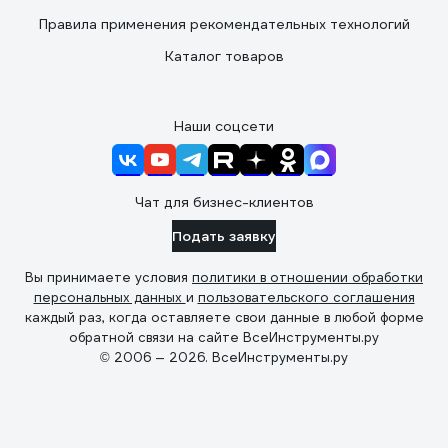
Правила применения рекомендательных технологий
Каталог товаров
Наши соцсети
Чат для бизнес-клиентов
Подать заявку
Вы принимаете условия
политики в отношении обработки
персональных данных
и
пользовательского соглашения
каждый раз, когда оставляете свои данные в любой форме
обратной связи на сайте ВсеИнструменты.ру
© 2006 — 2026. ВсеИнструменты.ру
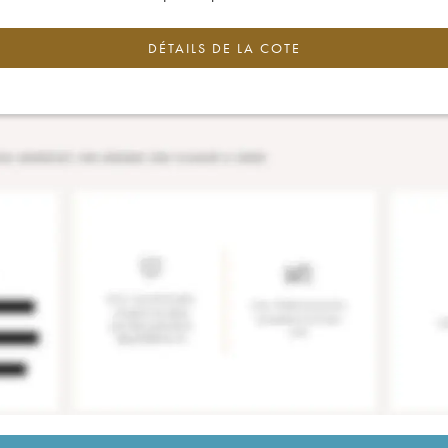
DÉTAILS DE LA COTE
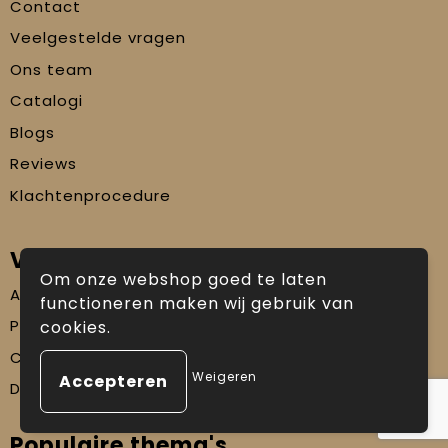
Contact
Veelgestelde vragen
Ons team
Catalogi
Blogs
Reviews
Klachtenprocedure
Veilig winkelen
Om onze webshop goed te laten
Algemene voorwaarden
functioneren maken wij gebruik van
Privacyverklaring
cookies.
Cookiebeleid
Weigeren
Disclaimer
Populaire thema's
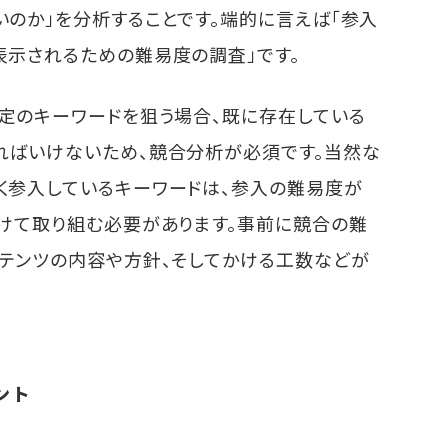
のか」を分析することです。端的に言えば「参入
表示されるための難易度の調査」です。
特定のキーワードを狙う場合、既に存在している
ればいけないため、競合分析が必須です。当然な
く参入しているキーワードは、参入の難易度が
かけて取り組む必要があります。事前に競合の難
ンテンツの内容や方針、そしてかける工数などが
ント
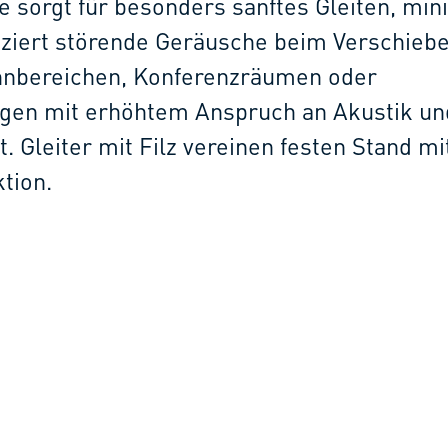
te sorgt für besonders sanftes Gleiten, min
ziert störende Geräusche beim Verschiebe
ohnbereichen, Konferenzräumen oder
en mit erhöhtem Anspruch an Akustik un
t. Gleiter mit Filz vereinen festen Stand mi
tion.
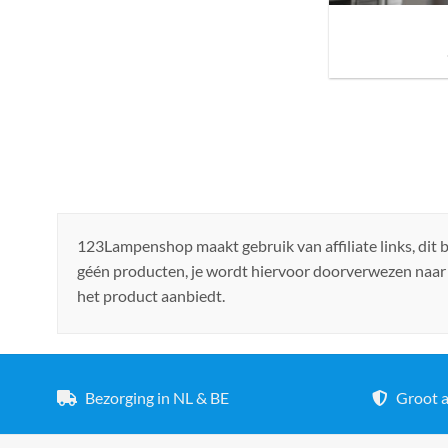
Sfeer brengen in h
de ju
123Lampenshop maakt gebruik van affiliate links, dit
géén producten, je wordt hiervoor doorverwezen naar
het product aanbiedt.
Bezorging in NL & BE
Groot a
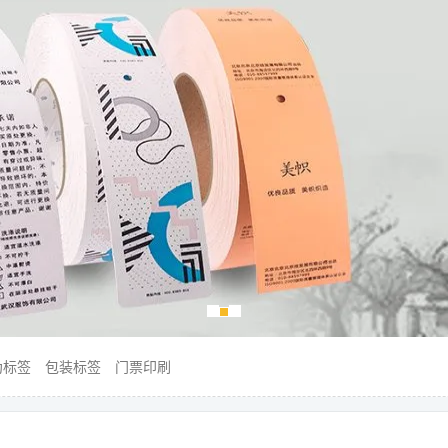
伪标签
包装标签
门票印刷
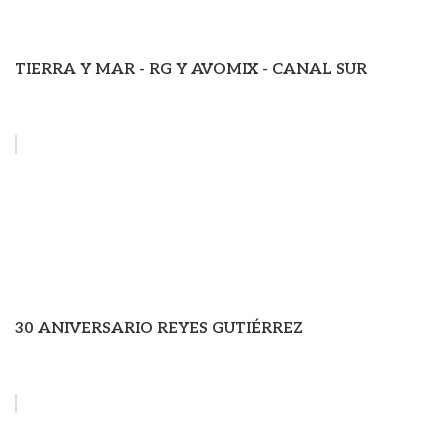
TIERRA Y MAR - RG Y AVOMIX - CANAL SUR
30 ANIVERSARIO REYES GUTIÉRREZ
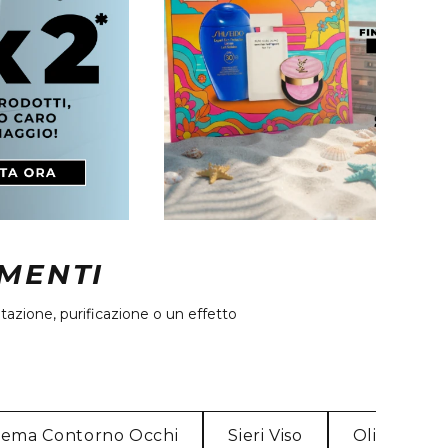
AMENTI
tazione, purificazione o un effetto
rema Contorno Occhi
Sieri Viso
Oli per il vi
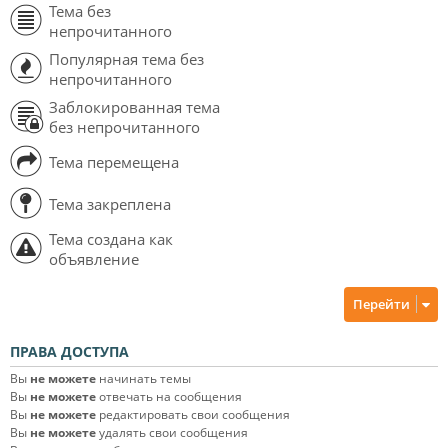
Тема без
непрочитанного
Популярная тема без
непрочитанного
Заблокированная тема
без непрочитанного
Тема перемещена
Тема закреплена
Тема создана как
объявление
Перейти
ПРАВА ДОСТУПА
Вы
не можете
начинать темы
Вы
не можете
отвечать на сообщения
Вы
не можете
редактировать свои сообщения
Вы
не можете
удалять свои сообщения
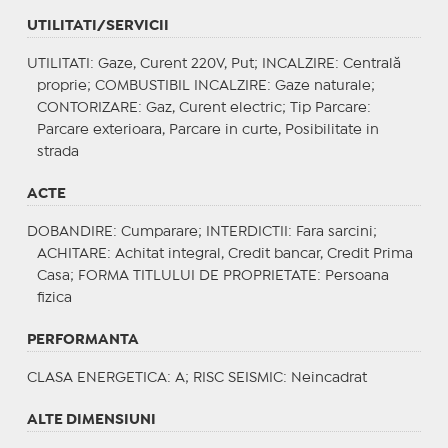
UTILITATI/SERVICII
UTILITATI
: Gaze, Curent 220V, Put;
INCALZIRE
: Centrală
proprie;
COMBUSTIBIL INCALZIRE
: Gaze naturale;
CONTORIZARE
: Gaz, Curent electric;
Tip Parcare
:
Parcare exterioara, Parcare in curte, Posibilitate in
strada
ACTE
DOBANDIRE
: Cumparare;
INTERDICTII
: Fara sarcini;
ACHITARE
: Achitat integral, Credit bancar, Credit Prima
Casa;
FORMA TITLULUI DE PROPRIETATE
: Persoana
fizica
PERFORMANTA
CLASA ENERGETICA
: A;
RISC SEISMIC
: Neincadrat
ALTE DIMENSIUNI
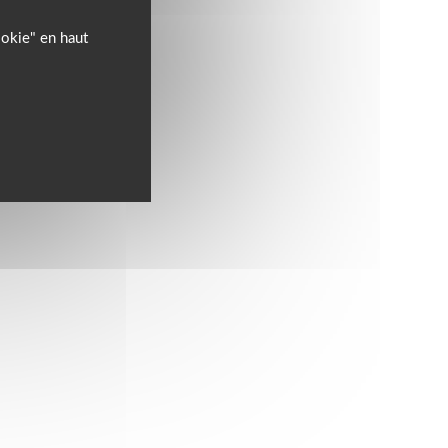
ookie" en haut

──────────

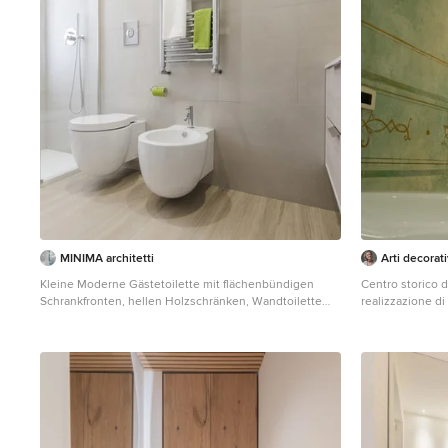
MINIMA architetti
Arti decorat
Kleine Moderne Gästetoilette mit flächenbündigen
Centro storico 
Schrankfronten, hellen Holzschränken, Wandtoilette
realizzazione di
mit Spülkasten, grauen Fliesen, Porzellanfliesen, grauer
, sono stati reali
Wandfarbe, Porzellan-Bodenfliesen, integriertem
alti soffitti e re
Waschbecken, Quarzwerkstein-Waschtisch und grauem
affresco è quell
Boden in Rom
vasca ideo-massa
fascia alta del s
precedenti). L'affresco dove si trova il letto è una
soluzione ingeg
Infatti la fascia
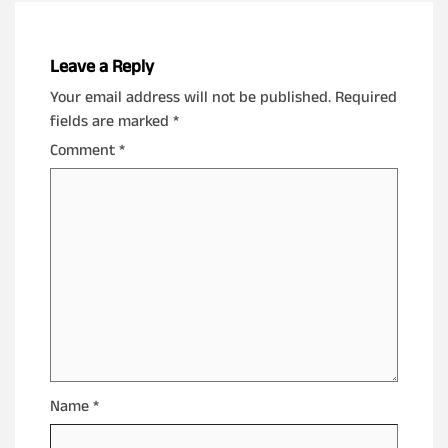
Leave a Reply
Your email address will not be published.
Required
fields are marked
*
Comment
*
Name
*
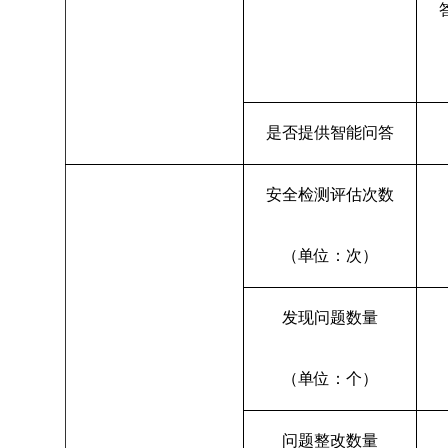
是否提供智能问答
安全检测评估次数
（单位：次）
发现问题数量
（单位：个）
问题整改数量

──────────

### WHAT IS BEING ASKED
Out of the data above, return each line where the word "Curent" can be found.

### ANSWER TO THIS PROBLEM
: Gaze, Curent 220V, Put;
: Gaz, Curent electric;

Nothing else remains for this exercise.